Dimaksudkan sebagai “anak sulung dari semua makhluk”, Kristus mewakili alfa dan omega tidak hanya dari masyarakat manusia tetapi juga dari semua ciptaan.

Dikenal oleh anak cucu sebagai “dokter halus”, Scotus diakui sebagai pemikir yang sulit.

Hampir selalu pemikirannya berkembang melalui dialog yang terlibat dengan orang-orang sezaman yang tidak disebutkan namanya.

Meskipun ini tidak diragukan lagi menyenangkan murid-muridnya dan masih menarik minat sejarawan, itu mencoba kesabaran sebagian besar pembaca.

Gayanya tidak memiliki kesederhanaan St.Thomas maupun keindahan Bonaventura, namun hingga akhir abad ketujuh belas ia menarik lebih banyak pengikut daripada mereka.

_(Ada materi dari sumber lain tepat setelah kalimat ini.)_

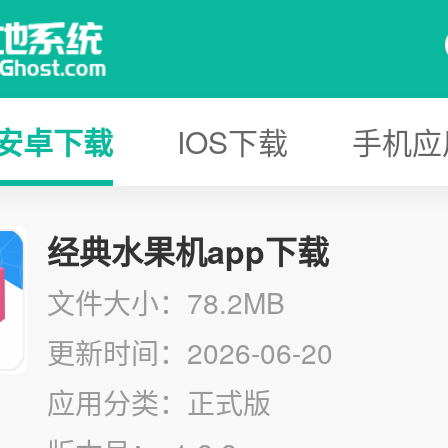
安卓下载
IOS下载
手机应
经典水果机app下载
文件大小：78.2MB
更新时间：2026-06-20
应用分类：正式版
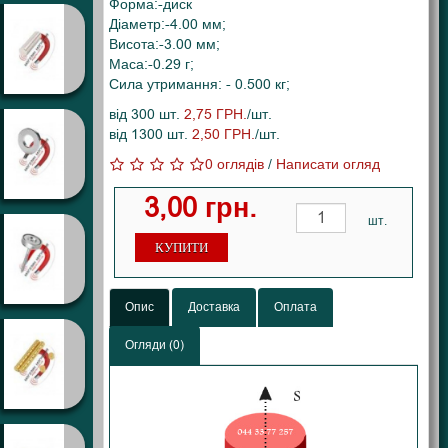
Форма:-диск
Діаметр:-4.00 мм;
Висота:-3.00 мм;
Маса:-0.29 г;
Сила утримання: - 0.500 кг;
від 300 шт.
2,75 ГРН.
/шт.
від 1300 шт.
2,50 ГРН.
/шт.
0 оглядів
/
Написати огляд
3,00 грн.
шт.
КУПИТИ
Опис
Доставка
Оплата
Огляди (0)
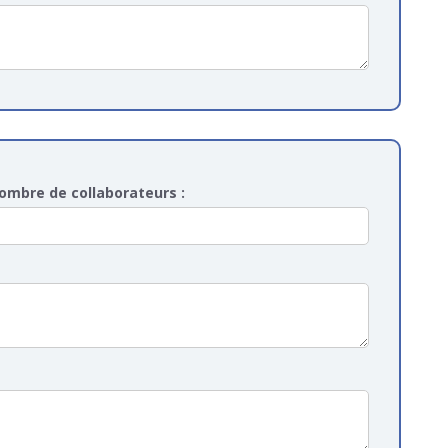
ombre de collaborateurs :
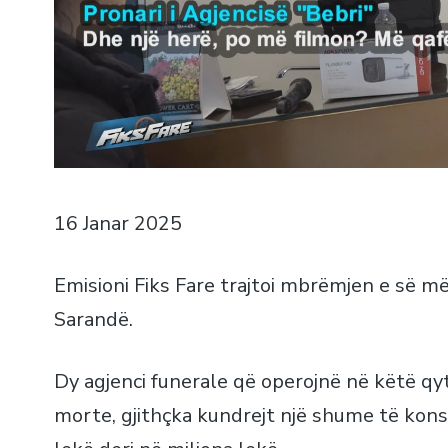
16 Janar 2025
Emisioni Fiks Fare trajtoi mbrëmjen e së m
Sarandë.
Dy agjenci funerale që operojnë në këtë qy
morte, gjithçka kundrejt një shume të kon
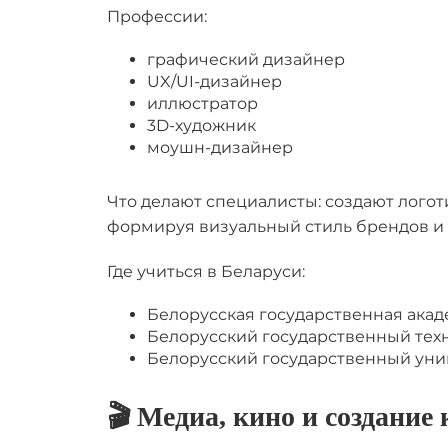
Профессии:
графический дизайнер
UX/UI-дизайнер
иллюстратор
3D-художник
моушн-дизайнер
Что делают специалисты: создают лого
формируя визуальный стиль брендов и 
Где учиться в Беларуси:​​​​
Белорусская государственная акад
Белорусский государственный тех
Белорусский государственный уни
🎬 Медиа, кино и создание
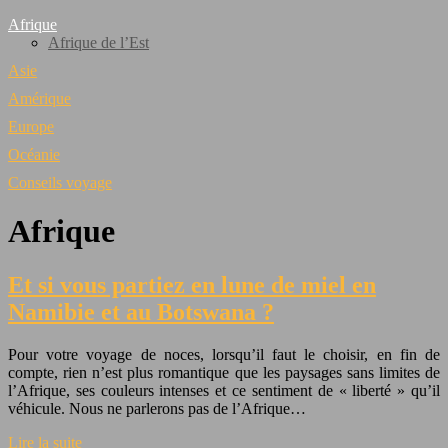
Afrique
Afrique de l’Est
Asie
Amérique
Europe
Océanie
Conseils voyage
Afrique
Et si vous partiez en lune de miel en
Namibie et au Botswana ?
Pour votre voyage de noces, lorsqu’il faut le choisir, en fin de
compte, rien n’est plus romantique que les paysages sans limites de
l’Afrique, ses couleurs intenses et ce sentiment de « liberté » qu’il
véhicule. Nous ne parlerons pas de l’Afrique…
Lire la suite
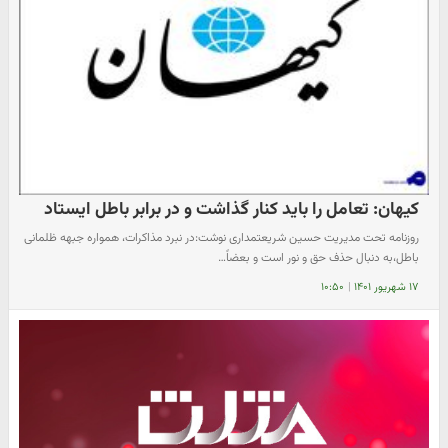
کیهان: تعامل را باید کنار گذاشت و در برابر باطل ایستاد
روزنامه تحت مدیریت حسین شریعتمداری نوشت:در نبرد مذاکرات، همواره جبهه ظلمانی
باطل،به دنبال حذف حق و نور است و بعضاً…
۱۷ شهریور ۱۴۰۱
|
۱۰:۵۰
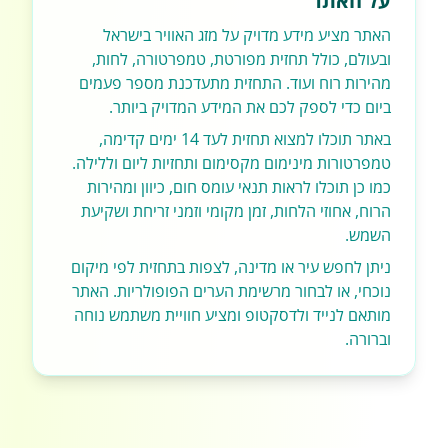
על האתר
האתר מציע מידע מדויק על מזג האוויר בישראל
ובעולם, כולל תחזית מפורטת, טמפרטורה, לחות,
מהירות רוח ועוד. התחזית מתעדכנת מספר פעמים
ביום כדי לספק לכם את המידע המדויק ביותר.
באתר תוכלו למצוא תחזית לעד 14 ימים קדימה,
טמפרטורות מינימום מקסימום ותחזיות ליום וללילה.
כמו כן תוכלו לראות תנאי עומס חום, כיוון ומהירות
הרוח, אחוזי הלחות, זמן מקומי וזמני זריחת ושקיעת
השמש.
ניתן לחפש עיר או מדינה, לצפות בתחזית לפי מיקום
נוכחי, או לבחור מרשימת הערים הפופולריות. האתר
מותאם לנייד ולדסקטופ ומציע חוויית משתמש נוחה
וברורה.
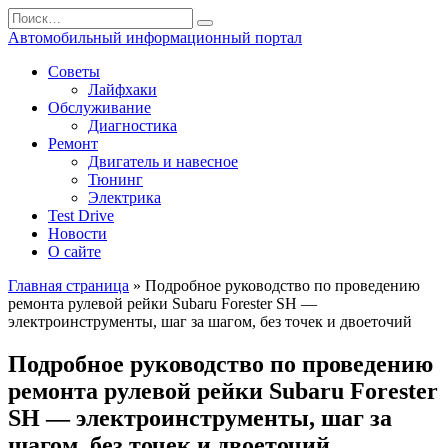
Перейти
Search
к
for:
Автомобильный информационный портал
содержанию
Советы
Лайфхаки
Обслуживание
Диагностика
Ремонт
Двигатель и навесное
Тюнинг
Электрика
Test Drive
Новости
О сайте
Главная страница
»
Подробное руководство по проведению
ремонта рулевой рейки Subaru Forester SH —
электроинструменты, шаг за шагом, без точек и двоеточий
Подробное руководство по проведению
ремонта рулевой рейки Subaru Forester
SH — электроинструменты, шаг за
шагом, без точек и двоеточий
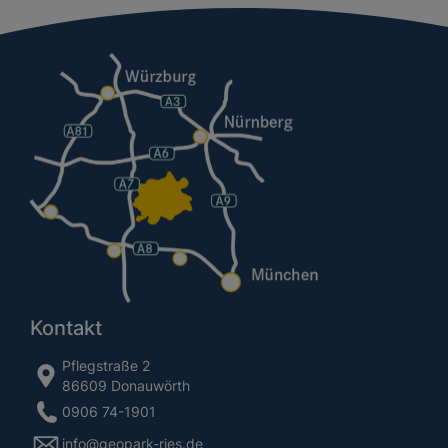
Kontakt
Pflegstraße 2
86609 Donauwörth
0906 74-1901
info@geopark-ries.de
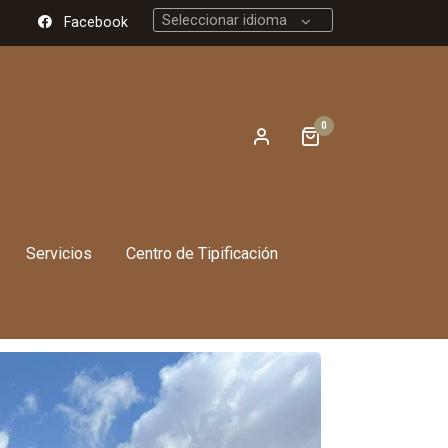
Seleccionar idioma
Facebook
0
Servicios
Centro de Tipificación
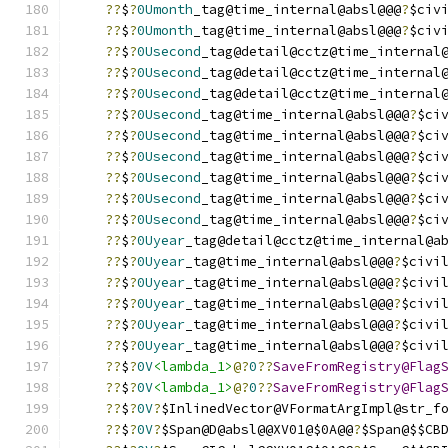
??
$
?
0Umonth
_tag@time_internal@absl@@@
?
$civ
??
$
?
0Umonth
_tag@time_internal@absl@@@
?
$civ
??
$
?
0Usecond
_tag@detail@cctz@time_internal
??
$
?
0Usecond
_tag@detail@cctz@time_internal
??
$
?
0Usecond
_tag@detail@cctz@time_internal
??
$
?
0Usecond
_tag@time_internal@absl@@@
?
$ci
??
$
?
0Usecond
_tag@time_internal@absl@@@
?
$ci
??
$
?
0Usecond
_tag@time_internal@absl@@@
?
$ci
??
$
?
0Usecond
_tag@time_internal@absl@@@
?
$ci
??
$
?
0Usecond
_tag@time_internal@absl@@@
?
$ci
??
$
?
0Usecond
_tag@time_internal@absl@@@
?
$ci
??
$
?
0Uyear
_tag@detail@cctz@time_internal@a
??
$
?
0Uyear
_tag@time_internal@absl@@@
?
$civi
??
$
?
0Uyear
_tag@time_internal@absl@@@
?
$civi
??
$
?
0Uyear
_tag@time_internal@absl@@@
?
$civi
??
$
?
0Uyear
_tag@time_internal@absl@@@
?
$civi
??
$
?
0Uyear
_tag@time_internal@absl@@@
?
$civi
??
$
?
0V
<lambda_1>
@?
0
??
SaveFromRegistry@Flag
??
$
?
0V
<lambda_1>
@?
0
??
SaveFromRegistry@Flag
??
$
?
0V
?
$InlinedVector@VFormatArgImpl@str_f
??
$
?
0V
?
$Span@D@absl@@XV01@$0A@@
?
$Span@$$CB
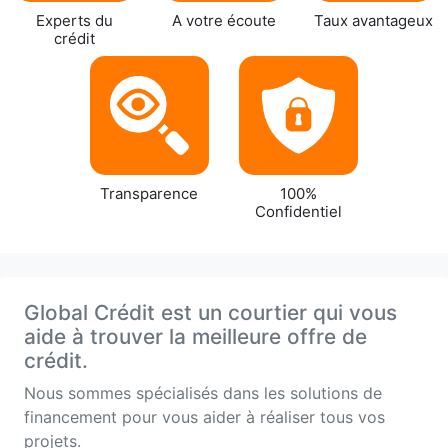
Experts du
A votre écoute
Taux avantageux
crédit
Transparence
100%
Confidentiel
Global Crédit est un courtier qui vous
aide à trouver la meilleure offre de
crédit.
Nous sommes spécialisés dans les solutions de
financement pour vous aider à réaliser tous vos
projets.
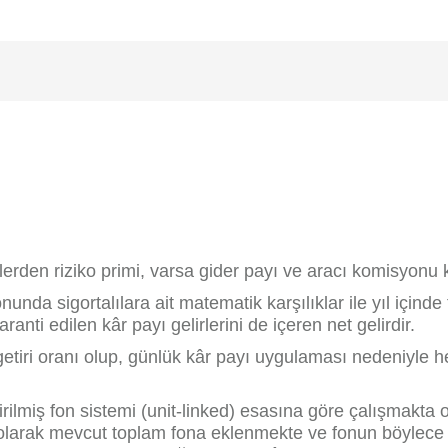
imlerden riziko primi, varsa gider payı ve aracı komisyonu k
sonunda sigortalılara ait matematik karşılıklar ile yıl içind
anti edilen kâr payı gelirlerini de içeren net gelirdir.
 getiri oranı olup, günlük kâr payı uygulaması nedeniyle he
tirilmiş fon sistemi (unit-linked) esasına göre çalışmakta ol
ük olarak mevcut toplam fona eklenmekte ve fonun böylece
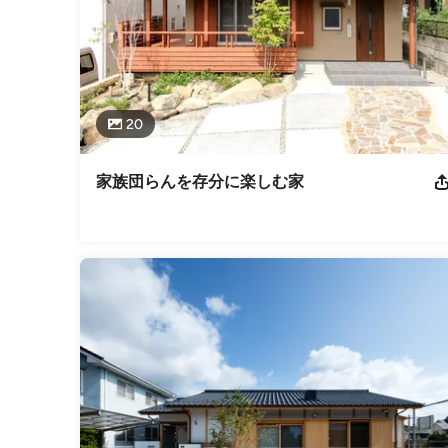
20
家族団らんを存分に楽しむ家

Seperti siswa yang secara tidak sadar meniru perilaku terburuk dari mentor mereka, banyak murid Scotus tampaknya lebih cenderung mengalahkannya dalam kehalusan daripada dalam mengklarifikasi dan mengembangkan wawasannya, sehingga baik untuk humanis dan reformer “bodoh” (seorang Duns-man) menjadi kata yang tidak sopan.

Namun selalu ada beberapa orang yang merasa usaha untuk mengeksplorasi pikirannya bermanfaat.

Bahkan seorang penyair seperti Gerard Manley Hopkins menganggap wawasannya sebagai “saingan Italia atau Yunani” yang tak tertandingi, dan filsuf C.S.Peirce menganggap Scotus sebagai pemikir spekulatif terbesar Abad Pertengahan serta salah satu “ahli metafisika terdalam yang pernah hidup.” Bahkan para eksistensialis, yang menyayangkan upaya untuk memasukkan filsafatnya ke dalam cetakan sains Aristoteles, menemukan pandangannya tentang intuisi, kontingensi, dan kebebasan menyegarkan.

Doktrin Scotus tentang haecceity, diterapkan pada pribadi manusia, menginvestasikan setiap individu dengan nilai unik sebagai seseorang yang diinginkan dan dicintai oleh Tuhan, terlepas dari sifat apa pun yang dia bagikan dengan orang lain atau kontribusi apa pun yang mungkin dia berikan kepada masyarakat.

Terlepas dari kejeniusannya dalam berspekulasi, Scotus menganggap spekulasi hanyalah sarana untuk mencapai tujuan: “Memikirkan Tuhan tidak berarti apa-apa, jika dia tidak dicintai dalam kontemplasi.” Melawan Aristoteles, ia mengimbau “filsuf kita, Paul,” yang mengakui nilai tertinggi dari persahabatan dan cinta, yang, diarahkan kepada Tuhan, membuat manusia benar-benar bijaksana.